It sounds like what you're looking for is a program like Sketchup where you can build a 3D model of your structure and then press an
Analyze! button and have it give you feedback about the general structural integrity. There is no such program.
First of all, any software package capable of doing anything more sophisticated than a single beam or so is probably going to be too complicated to use without training or experience.
But more importantly, you need to know the kinds of analysis you want to do for the program to be useful and for you to get the answers your looking for out of it. E.g.: Do you want to check for lateral torsional buckling? Euler buckling? Block shear failure? Have you modeled the bracing points accurately? What kind of loads have you applied and in what direction? What assumptions did you make when modeling contact points with the environment? Is it important that you model the stress in the fasteners?
You can certainly find tools that will do a specific set of calculations, as @Ecnerwal has linked to. But those are very narrowly focused and require that you already know the type of calculation you're interested in. Also they probably require you to simplify the problem to focus on the aspect you're interested in.
Side Note About This Project
I think this King-sized loft bed is an interesting idea and I've been enjoying following your progress, but I am concerned that this may be too big a project to bit off for a new DIYer. A king-sized bed with a mattress + people could be very heavy (I would plan on at least 1000 lbs of weight... preferably more). Plus raising it off the ground adds a host of additional technical challenges and safety risks.
If you do want to see this project through, let me offer these general stability suggestions:
- Plan for a lot of weight. More than you think is reasonable. Some day your teenage kids are going to climb up there with all their friends and their 20 lb. book bags and your 2 golden retrievers.

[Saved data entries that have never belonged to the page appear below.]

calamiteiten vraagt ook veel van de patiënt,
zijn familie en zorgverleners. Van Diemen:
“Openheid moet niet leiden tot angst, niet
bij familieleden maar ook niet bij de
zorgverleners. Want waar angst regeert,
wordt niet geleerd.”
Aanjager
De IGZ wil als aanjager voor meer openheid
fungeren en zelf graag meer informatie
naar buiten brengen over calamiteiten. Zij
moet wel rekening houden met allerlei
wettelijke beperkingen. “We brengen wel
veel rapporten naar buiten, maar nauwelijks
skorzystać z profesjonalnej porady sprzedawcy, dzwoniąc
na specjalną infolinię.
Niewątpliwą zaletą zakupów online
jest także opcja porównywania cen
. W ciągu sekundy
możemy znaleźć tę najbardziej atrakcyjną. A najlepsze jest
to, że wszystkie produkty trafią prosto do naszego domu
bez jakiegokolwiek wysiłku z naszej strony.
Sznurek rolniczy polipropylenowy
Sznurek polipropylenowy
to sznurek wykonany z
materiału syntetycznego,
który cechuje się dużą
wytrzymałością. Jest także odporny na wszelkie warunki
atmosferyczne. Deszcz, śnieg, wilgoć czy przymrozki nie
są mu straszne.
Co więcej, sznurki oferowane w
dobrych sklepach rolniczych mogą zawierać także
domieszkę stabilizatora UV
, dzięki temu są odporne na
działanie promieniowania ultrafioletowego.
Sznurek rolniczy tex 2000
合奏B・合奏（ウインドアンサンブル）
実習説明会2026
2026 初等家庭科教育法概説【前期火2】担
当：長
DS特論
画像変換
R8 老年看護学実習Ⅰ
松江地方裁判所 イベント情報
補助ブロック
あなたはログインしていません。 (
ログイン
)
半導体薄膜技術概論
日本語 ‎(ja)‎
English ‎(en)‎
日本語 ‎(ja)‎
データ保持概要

- In addition to the gravity weight, think about how the structure can collapse in a trapezoid shape. For a cube-shaped structure like this, there are 3 possible trapezoid collapses. (Diagonal bracing in all three directions is probably the easiest way.)
- I would not rely too much (or at all) on the walls for support unless you know what's back there. A standard 2x4 framed wall is not going to be remotely strong enough, even for bracing against sideways collapse.
- After you've finished, check the joints regularly for several months until you're sure that the piece isn't pulling itself apart.